Cette réception et les critiques de son premier album mènent la chanteuse à expérimenter davantage sur son deuxième disque, El Mal Querer, projet qui marque son ascension internationale. Cet album, qui est également son mémoire de fin d’étude, a conquis en dehors des frontières espagnoles. Elle s’inspire du roman anonyme du 13ᵉ siècle : Flamenca, contant une histoire d’amour toxique et sombre entre un couple de jeunes mariés. L’homme étant tombé dans une jalousie si profonde, finit par enfermer sa femme. Ce récit inspire à la chanteuse onze chapitres, dans lesquels elle se questionne sur l’amour, ses significations et ses représentations. Une opportunité pour elle d’affirmer son féminisme et sa volonté de déconstruire les normes patriarcales. Sa musique se lit indéniablement comme une poursuite de sens. Si le message de l’album lui permet de parcourir des thèmes qui lui tiennent à cœur, elle se sert également de la musique comme terrain de jeu. Hip-hop et sonorités gitanes se marient et se fondent dans chacun des chapitres qu’elle nous présente. Ainsi, elle ouvre la porte à un nouveau genre musical, indéfinissable et qui lui est propre.
Motomami : la consécration de sa modernité.
En 2022, elle nous livre son troisième opus, Motomami. Rosalìa concrétise et marque d’un fer rouge sa vision novatrice de la musique. En mélangeant une identité visuelle moderne, reprenant les codes et les attentes de la “Gen Z” ainsi que des morceaux se baladant entre rap, reggaeton, folk latino ou encore electro, elle cristallise son anti-conformisme. Si El Mal Querer était un album majoritairement flamenco, Motomami est une explosion de références variées allant au-delà des sonorités, elle puise aussi dans d’autres cultures et traditions telles la culture japonaise.
Pour la couverture, elle pose presque nue, calquant la posture de la Vénus de Botticelli, en ne portant qu’un casque de moto et des faux ongles blancs. Encore une fois, elle montre qu’elle n’a pas peur et souhaite se présenter comme le lien entre tradition et modernité, une dichotomie qui se retrouve aussi dans les morceaux de ce troisième album. Des chansons comme Saoko, CUUUUuuuuuute ou encore Bizcochito, aux influences électroniques, alliant synthétiques et vocoder accompagnent des pièces comme Hentai ou Delirio de Grandeza, des ballades plus crues et brutes notes acoustiques et cuivrées.

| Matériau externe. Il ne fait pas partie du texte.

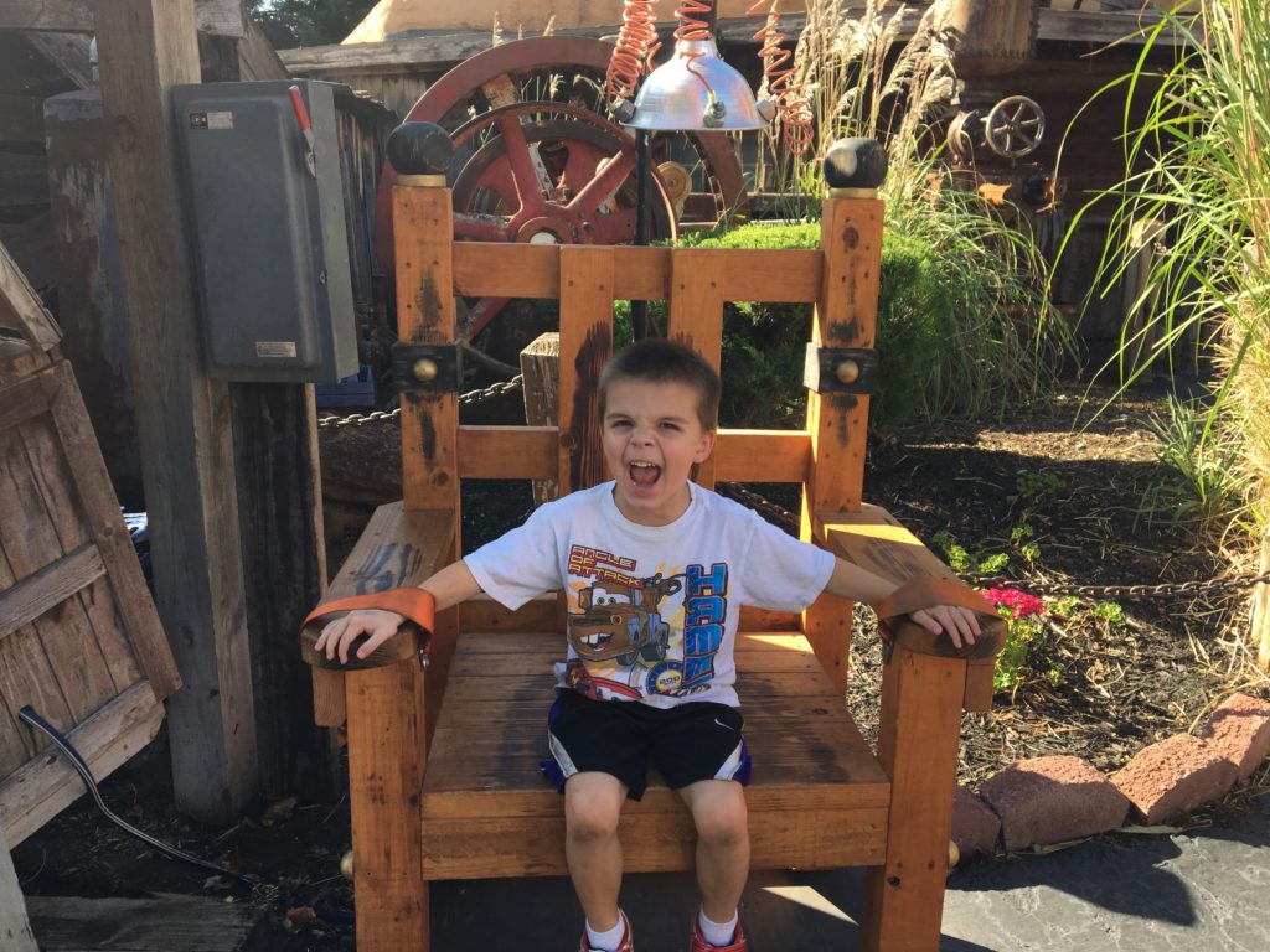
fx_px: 1064
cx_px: 635
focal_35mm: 29
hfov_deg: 61.7
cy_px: 476
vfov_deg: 48.2
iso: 25
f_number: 2.2
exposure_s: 1/405
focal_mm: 4.15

La musique de Rosalìa est une lettre d’amour à la persévérance et au courage. Morceau après morceau, elle montre qu’elle n’a pas peur d’aller au-delà de ce qu’on lui demande, faire du neuf avec ce qui est et ce qui a été. Dans le puissant Hentai, où l’artiste parle de désir sexuel, elle crée une progression sonore, imitant la sensation d’un orgasme. La chanson commence par une pièce de piano lente pour finir sur un bruit de mitraillettes, qu’elle utilise comme métaphore du climax, répétant le refrain : “So so so good”. Un témoignage de résistance et la preuve qu’elle a compris les thématiques fédératrices de notre société et qu’elle sait se les approprier pour les redéfinir.
Avec El Mal Querer, Rosalìa a su s’insérer dans la petite lignée d'artistes hispaniques ayant réussi une ascension internationale comme Enrique Iglesias. Avec Motomami, elle prouve qu’elle fait non seulement partie d’une tradition musicale et culturelle mais aussi qu’elle en crée une nouvelle. Des artistes comme Six Sex en Argentine ou Chéri en France explorent un genre importé par Rosalìa, un genre qui se veut comme destructeur de frontières, qui se lit comme miroir de notre époque.